Beaucoup de “name dropping”, des clichés et des mèmes, mais peu de faits. C’est la matière même des hagiographies. Le lien entre Dampa et la Chine reste obscur. Le contenu de certaines de ses instructions[16] sont en effet compatibles avec des approches du Ch’an et du taoïsme. Dans ce cadre, Dampa Sangyé ferait un parfait thaumaturge itinérant façon chinoise (le zhenren, tel que le définit Yves Robert[17]). Il semblerait d’ailleurs que Dampa buvait beaucoup[18]. Il me manque des références plus solides pour ce trait de caractère (laissez moi un message si vous en connaissez).

#### [Liste]
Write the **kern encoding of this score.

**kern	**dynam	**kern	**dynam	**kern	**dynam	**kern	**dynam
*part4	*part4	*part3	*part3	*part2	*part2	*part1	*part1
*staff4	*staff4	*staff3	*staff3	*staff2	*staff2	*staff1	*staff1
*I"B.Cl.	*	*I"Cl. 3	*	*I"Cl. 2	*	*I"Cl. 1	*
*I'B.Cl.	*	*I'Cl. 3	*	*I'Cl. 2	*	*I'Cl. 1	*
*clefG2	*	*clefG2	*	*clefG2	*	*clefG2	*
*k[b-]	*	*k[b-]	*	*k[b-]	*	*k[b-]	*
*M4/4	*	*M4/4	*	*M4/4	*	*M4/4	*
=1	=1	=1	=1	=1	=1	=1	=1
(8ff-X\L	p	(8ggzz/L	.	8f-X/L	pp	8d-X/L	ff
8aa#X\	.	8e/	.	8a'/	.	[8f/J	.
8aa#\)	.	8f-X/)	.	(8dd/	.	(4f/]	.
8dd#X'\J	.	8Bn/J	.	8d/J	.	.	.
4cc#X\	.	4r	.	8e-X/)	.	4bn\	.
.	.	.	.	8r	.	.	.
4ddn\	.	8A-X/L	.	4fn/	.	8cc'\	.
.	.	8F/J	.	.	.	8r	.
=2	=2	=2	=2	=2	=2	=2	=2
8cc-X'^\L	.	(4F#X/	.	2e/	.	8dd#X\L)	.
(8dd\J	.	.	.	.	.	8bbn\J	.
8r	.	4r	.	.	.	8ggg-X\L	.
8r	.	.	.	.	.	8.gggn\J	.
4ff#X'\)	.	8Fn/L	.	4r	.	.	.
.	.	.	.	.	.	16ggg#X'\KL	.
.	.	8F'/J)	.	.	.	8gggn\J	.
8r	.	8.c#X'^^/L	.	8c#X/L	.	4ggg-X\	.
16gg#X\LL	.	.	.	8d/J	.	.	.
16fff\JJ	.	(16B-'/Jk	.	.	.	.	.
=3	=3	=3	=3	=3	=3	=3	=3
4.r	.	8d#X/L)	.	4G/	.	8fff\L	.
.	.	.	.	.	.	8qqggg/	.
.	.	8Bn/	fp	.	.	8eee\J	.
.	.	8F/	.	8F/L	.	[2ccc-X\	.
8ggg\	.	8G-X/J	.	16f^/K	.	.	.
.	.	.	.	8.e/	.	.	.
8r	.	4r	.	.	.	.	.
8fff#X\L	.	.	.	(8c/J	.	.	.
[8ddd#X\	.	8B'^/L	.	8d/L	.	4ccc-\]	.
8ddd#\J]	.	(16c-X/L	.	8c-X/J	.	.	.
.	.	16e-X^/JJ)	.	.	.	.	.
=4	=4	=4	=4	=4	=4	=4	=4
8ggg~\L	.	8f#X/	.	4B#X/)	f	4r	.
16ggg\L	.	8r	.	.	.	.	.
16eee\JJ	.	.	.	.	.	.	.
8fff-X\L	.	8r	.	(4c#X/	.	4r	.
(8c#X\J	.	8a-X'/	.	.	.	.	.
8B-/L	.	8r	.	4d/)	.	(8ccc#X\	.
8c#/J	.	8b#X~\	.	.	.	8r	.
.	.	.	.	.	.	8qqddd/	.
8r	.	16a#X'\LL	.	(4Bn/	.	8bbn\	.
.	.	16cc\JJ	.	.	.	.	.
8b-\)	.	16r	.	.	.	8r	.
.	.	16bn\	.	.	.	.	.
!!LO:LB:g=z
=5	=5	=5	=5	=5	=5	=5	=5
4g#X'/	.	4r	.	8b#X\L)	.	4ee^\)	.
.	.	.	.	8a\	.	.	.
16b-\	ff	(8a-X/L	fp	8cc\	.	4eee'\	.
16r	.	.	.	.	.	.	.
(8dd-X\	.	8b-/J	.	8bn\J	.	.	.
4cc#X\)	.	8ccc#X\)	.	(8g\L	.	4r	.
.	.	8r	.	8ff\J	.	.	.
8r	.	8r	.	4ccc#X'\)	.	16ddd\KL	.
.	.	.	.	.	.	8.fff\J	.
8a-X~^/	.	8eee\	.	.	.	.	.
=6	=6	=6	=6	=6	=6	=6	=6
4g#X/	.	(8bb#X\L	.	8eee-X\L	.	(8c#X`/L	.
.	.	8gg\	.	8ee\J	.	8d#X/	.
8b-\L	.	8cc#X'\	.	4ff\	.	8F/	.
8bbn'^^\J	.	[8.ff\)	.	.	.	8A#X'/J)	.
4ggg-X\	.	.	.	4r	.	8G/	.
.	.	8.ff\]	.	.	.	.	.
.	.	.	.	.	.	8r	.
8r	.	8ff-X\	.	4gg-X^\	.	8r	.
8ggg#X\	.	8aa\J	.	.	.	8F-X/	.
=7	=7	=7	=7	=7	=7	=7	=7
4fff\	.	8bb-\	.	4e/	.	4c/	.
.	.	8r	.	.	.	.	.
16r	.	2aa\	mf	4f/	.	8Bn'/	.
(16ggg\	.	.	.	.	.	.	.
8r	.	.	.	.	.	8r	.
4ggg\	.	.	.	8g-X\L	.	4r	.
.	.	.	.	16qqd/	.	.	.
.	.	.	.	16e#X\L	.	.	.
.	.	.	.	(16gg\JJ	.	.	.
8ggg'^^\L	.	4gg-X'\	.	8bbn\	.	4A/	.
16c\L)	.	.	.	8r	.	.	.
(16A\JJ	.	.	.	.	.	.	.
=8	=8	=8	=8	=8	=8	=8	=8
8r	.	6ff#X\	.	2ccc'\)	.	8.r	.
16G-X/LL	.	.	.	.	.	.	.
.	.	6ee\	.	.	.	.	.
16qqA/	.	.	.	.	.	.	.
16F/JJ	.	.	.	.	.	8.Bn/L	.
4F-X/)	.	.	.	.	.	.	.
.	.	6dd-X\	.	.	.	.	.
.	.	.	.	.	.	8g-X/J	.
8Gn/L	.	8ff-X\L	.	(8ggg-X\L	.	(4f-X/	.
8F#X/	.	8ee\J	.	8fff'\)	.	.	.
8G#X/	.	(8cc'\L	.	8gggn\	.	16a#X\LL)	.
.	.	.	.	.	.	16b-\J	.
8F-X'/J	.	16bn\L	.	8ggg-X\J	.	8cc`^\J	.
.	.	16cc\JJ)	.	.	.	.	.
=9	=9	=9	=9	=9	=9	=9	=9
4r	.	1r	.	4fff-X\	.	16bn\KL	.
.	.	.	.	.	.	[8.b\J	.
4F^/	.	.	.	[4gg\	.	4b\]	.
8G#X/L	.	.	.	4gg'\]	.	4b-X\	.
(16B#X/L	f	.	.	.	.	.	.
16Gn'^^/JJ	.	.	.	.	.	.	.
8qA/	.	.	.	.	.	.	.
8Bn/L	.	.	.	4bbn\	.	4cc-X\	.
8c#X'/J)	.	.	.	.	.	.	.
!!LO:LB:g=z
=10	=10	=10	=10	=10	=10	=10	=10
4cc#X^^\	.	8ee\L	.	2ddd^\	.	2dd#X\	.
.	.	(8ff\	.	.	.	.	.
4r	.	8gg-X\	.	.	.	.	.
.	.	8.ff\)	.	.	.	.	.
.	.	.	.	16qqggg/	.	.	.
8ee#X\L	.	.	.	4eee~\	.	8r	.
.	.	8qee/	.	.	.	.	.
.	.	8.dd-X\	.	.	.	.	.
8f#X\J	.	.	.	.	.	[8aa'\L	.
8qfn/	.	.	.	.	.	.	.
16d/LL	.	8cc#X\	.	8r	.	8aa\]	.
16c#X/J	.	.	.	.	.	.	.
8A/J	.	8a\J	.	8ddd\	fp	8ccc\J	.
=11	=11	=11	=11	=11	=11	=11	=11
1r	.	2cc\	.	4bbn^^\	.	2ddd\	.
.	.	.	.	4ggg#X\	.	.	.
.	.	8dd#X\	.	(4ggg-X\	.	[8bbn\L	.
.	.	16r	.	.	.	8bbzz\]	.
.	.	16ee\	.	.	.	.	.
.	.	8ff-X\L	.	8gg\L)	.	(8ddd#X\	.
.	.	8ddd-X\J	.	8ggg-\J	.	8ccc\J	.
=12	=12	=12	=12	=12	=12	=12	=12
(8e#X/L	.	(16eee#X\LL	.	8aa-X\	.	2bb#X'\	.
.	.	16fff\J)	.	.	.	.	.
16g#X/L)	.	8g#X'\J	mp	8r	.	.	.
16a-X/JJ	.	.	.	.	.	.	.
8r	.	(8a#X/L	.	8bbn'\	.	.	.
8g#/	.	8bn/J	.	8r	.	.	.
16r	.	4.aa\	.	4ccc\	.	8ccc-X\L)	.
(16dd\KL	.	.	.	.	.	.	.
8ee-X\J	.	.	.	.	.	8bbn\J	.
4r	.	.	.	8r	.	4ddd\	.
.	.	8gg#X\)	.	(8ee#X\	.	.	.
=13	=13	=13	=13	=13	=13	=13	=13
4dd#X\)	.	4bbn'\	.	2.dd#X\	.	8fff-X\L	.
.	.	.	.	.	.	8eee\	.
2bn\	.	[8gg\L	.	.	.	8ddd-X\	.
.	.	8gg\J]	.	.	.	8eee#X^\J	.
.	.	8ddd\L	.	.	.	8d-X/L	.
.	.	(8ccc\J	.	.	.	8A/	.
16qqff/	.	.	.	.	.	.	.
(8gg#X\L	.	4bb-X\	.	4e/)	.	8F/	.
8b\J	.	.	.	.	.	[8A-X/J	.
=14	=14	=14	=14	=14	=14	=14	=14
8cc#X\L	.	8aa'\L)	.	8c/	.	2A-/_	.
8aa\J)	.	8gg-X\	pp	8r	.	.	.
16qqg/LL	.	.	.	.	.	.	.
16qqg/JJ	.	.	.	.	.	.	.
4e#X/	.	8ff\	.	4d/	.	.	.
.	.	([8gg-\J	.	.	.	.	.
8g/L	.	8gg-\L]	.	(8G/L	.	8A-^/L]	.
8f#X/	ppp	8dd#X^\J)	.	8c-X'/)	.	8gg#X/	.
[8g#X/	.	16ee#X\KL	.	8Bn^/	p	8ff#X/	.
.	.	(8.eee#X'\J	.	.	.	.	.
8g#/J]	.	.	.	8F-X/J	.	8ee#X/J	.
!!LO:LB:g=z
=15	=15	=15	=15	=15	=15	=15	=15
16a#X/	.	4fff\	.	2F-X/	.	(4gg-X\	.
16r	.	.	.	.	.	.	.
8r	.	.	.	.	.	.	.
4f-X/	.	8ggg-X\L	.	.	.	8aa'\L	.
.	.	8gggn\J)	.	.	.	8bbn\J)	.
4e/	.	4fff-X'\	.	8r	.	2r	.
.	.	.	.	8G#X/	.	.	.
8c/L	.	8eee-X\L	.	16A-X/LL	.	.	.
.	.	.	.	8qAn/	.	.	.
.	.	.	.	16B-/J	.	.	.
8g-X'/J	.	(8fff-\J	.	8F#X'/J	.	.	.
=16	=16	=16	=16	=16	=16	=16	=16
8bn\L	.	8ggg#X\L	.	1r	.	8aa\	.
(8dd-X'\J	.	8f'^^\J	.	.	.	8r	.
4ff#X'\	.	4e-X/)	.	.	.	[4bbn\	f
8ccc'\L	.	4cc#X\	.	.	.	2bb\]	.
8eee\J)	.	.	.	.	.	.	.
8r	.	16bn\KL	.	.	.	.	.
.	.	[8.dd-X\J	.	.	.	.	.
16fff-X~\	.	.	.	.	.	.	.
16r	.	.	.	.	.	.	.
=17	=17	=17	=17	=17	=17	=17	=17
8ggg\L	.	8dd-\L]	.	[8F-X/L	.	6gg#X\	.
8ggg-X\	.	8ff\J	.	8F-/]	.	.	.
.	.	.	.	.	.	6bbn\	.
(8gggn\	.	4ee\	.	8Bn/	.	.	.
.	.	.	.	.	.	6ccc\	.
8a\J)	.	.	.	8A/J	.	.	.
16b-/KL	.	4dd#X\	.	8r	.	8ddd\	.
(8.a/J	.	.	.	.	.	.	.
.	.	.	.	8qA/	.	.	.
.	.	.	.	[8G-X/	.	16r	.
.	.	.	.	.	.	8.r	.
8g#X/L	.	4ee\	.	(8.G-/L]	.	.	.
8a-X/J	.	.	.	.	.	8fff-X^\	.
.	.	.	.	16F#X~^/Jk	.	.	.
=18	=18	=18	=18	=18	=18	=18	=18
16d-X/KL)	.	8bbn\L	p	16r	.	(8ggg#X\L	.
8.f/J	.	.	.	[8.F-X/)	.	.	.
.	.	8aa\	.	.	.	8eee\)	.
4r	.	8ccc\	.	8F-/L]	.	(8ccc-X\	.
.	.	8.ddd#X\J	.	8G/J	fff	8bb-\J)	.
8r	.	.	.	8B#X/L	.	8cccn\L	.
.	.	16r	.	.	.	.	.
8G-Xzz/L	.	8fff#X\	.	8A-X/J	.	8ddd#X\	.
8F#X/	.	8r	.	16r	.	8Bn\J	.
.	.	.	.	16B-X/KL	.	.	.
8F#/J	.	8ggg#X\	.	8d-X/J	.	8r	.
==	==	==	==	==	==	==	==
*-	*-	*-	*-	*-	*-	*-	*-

#### [Consigne écrite A]
D'après le texte sur Dampa Sangyé, avec quelles approches le contenu de certaines de ses instructions est-il compatible ?
#### [Consigne écrite B]
Prolongez le texte sur Dampa Sangyé au-delà de sa dernière phrase.
Les enregistrements forment un matériau distinct du texte.

#### [Réponse écrite A]
Avec des approches du Ch'an et du taoïsme.

#### [Réponse écrite B]
La tradition rappelle de différentes façons que Dampa avait pour mission d’enseigner la prajñāpāramitā. Ce serait au bodhisattva Aparajita, que Bouddha Śākyamuni aurait prophétisé qu’il répandrait la prajñāpāramitā “dans le Nord[19]. Dampa aurait été ce bodhisattva. Il aurait été également Kamalaśīla, qui lors du Concile de Lhasa avait débattu avec Heshang Moheyan, et que Padmasambhava aurait envoyé en Chine pour y faire la même chose qu’au Tibet, c’est-à-dire pour corriger la doctrine (“la vue”), qui y était enseignée[20]. La même mission, quand il alla en Chine en tant que Dampa Sangyé, en 1101 selon le Bod rgya tshig mdzod chen mo (vol. 3, pp. 3218-19). Dans la tradition Nyingmapa, il existe la théorie que Dampa “prétendait mourir à plusieurs reprises en Chine[21]. Il enseigna des méthodes graduelles ou subites, en fonction du disciple. Kunga, son successeur, reçut la méthode graduelle[22]. “Enseigner la prajñāpāramitā” pouvait consister aussi en la simple transmission et la récitation du mantra du Sūtra du Coeur, qui a donné son nom à l’école “Zhi byed[23].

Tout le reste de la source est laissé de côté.